• [Required action 1]
In the condo ownership passage, who controls the rights associated with individual ownership?
• [Required action 2]
Summarize the condo ownership passage in two sentences.
• [Required action 3]
Reproduce the condo ownership passage from "What you need" up to and including "the whole piece.".

What you need to know before you buy a condo
This concept of condominium ownership is relatively simple and has been around for a long time.
Here is what Wikipedia has to say:
A condominium, or condo, is the form of housing tenure and other real property where a specified part of a piece of real estate (usually of an apartment house) is individually owned. Use of land access to common facilities in the piece such as hallways, heating system, elevators, and exterior areas are executed under legal rights associated with the individual ownership. These rights are controlled by the association of owners that jointly represent ownership of the whole piece.

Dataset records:
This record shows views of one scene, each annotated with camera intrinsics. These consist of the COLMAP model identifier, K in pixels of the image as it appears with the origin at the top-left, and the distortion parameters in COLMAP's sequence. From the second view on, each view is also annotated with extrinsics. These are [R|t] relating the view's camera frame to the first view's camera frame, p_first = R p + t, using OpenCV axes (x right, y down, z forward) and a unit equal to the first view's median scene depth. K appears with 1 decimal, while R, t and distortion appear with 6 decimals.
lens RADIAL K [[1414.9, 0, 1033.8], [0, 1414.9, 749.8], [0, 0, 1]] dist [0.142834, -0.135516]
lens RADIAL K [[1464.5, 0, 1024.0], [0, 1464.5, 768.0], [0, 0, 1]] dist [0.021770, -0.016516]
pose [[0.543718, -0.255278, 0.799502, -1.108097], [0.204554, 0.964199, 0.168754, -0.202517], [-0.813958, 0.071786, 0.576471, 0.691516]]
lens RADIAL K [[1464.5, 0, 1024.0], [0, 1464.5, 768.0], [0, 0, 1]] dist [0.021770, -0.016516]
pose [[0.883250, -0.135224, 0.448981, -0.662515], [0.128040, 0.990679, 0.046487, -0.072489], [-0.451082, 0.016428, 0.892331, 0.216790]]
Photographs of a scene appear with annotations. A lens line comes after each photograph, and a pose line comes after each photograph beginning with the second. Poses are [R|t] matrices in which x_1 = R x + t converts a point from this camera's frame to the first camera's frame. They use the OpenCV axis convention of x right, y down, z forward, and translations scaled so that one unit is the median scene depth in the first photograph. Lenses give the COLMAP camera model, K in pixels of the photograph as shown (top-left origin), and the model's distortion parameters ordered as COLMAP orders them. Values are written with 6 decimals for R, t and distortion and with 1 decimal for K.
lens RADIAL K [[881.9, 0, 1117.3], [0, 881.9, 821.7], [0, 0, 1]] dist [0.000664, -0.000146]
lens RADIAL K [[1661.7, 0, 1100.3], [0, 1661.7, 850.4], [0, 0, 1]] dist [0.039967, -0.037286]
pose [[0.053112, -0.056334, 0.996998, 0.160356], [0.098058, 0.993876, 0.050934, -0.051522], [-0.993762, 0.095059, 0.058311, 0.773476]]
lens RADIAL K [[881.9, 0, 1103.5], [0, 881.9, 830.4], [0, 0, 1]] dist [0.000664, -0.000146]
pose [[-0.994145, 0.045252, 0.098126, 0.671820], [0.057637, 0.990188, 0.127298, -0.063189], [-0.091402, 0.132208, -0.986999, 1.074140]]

• [Exercise answer 1]
The association of owners that jointly represent ownership of the whole piece.

• [Exercise answer 2]
Condominium ownership is a relatively simple concept that has been around for a long time. Citing Wikipedia, the passage defines a condo as a form of housing tenure in which a specified part of a property is individually owned, while use of common facilities is executed under rights tied to that ownership and controlled by an association of owners.

• [Exercise answer 3]
What you need to know before you buy a condo
This concept of condominium ownership is relatively simple and has been around for a long time.
Here is what Wikipedia has to say:
A condominium, or condo, is the form of housing tenure and other real property where a specified part of a piece of real estate (usually of an apartment house) is individually owned. Use of land access to common facilities in the piece such as hallways, heating system, elevators, and exterior areas are executed under legal rights associated with the individual ownership. These rights are controlled by the association of owners that jointly represent ownership of the whole piece.